5. O Ministério Público
pronuncia-se pelo indeferimento da reclamação, nos seguintes termos:
«1.
Está em causa nos presentes autos apreciar a reclamação apresentada (em
30-01-2023) pelo arguido e recorrente A., do despacho do Ex.mo Senhor
Conselheiro Vice-Presidente no Supremo Tribunal de Justiça (doravante STJ),
proferido nos autos supra identificados, sob a Referência Citius
11334391, em 17-01-2023, que decidiu não admitir o recurso que (em 13-01-2023)
o ora reclamante havia interposto para o Tribunal Constitucional, relativamente
ao despacho proferido pelo Senhor Conselheiro Vice-Presidente do STJ, em
27-12-2022, que indeferira recurso para o STJ, por ele interposto de decisão do
Senhor Desembargador relator no Tribunal da Relação de Lisboa (doravante TRL),
de 12-10-2022 (que confirmara anterior despacho de 14-07-2022).
2. O arguido A., ora
reclamante, foi condenado, por acórdão do tribunal de 1.ª instância, confirmado
por acórdão do TRL de 8 de setembro de 2020, na pena única de 4 anos e 6 meses
de prisão.
3. O reclamante arguiu
nulidades e peticionou a correção do acórdão confirmatório, que o TRL
indeferiu, por acórdão de 10 de novembro de 2020.

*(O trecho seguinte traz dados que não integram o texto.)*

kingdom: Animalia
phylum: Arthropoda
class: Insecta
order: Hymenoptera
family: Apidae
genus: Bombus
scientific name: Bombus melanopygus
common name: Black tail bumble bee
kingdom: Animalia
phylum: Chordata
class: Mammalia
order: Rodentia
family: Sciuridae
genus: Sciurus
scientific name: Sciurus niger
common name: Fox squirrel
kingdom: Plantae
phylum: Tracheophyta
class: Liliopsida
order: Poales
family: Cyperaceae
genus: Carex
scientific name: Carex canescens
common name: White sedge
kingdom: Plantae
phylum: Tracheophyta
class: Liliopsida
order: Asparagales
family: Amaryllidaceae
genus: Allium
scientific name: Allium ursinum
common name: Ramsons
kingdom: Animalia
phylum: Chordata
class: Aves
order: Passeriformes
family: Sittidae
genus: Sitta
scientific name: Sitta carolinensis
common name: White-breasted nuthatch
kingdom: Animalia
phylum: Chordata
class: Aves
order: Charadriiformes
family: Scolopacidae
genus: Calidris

4. Os recursos que interpôs
para o Tribunal Constitucional e para o Supremo Tribunal de Justiça não foram
admitidos.
5. Por decisão de 29 de
junho de 2021, a Ex.ma Conselheira Vice-Presidente do STJ confirmou o despacho
de não admissão do recurso.
6. O arguido recorreu para
o Tribunal Constitucional que, pela Decisão Sumária n.º 155/2022, confirmada
pelo Acórdão n.º 243/2022, decidiu não conhecer do objeto dos recursos (do
acórdão da relação e da Decisão que confirmou a não admissão do recurso).
7. O reclamante arguiu a
nulidade de acórdão do TRL de 9 de fevereiro de 2021, recorrendo depois para o
STJ. Não tendo sido admitido o recurso, arguiu a nulidade do despacho de não
admissão e reclamou nos termos do art. 405.º do CPP. Reclamação que foi
indeferida por despacho do Senhor Conselheiro Vice-Presidente do STJ, de 29 de
setembro de 2022.
8. O reclamante apresentou,
então, requerimento a interpor recurso para o Tribunal Constitucional. Recurso
que não foi admitido, por despacho de 5 de novembro de 2022.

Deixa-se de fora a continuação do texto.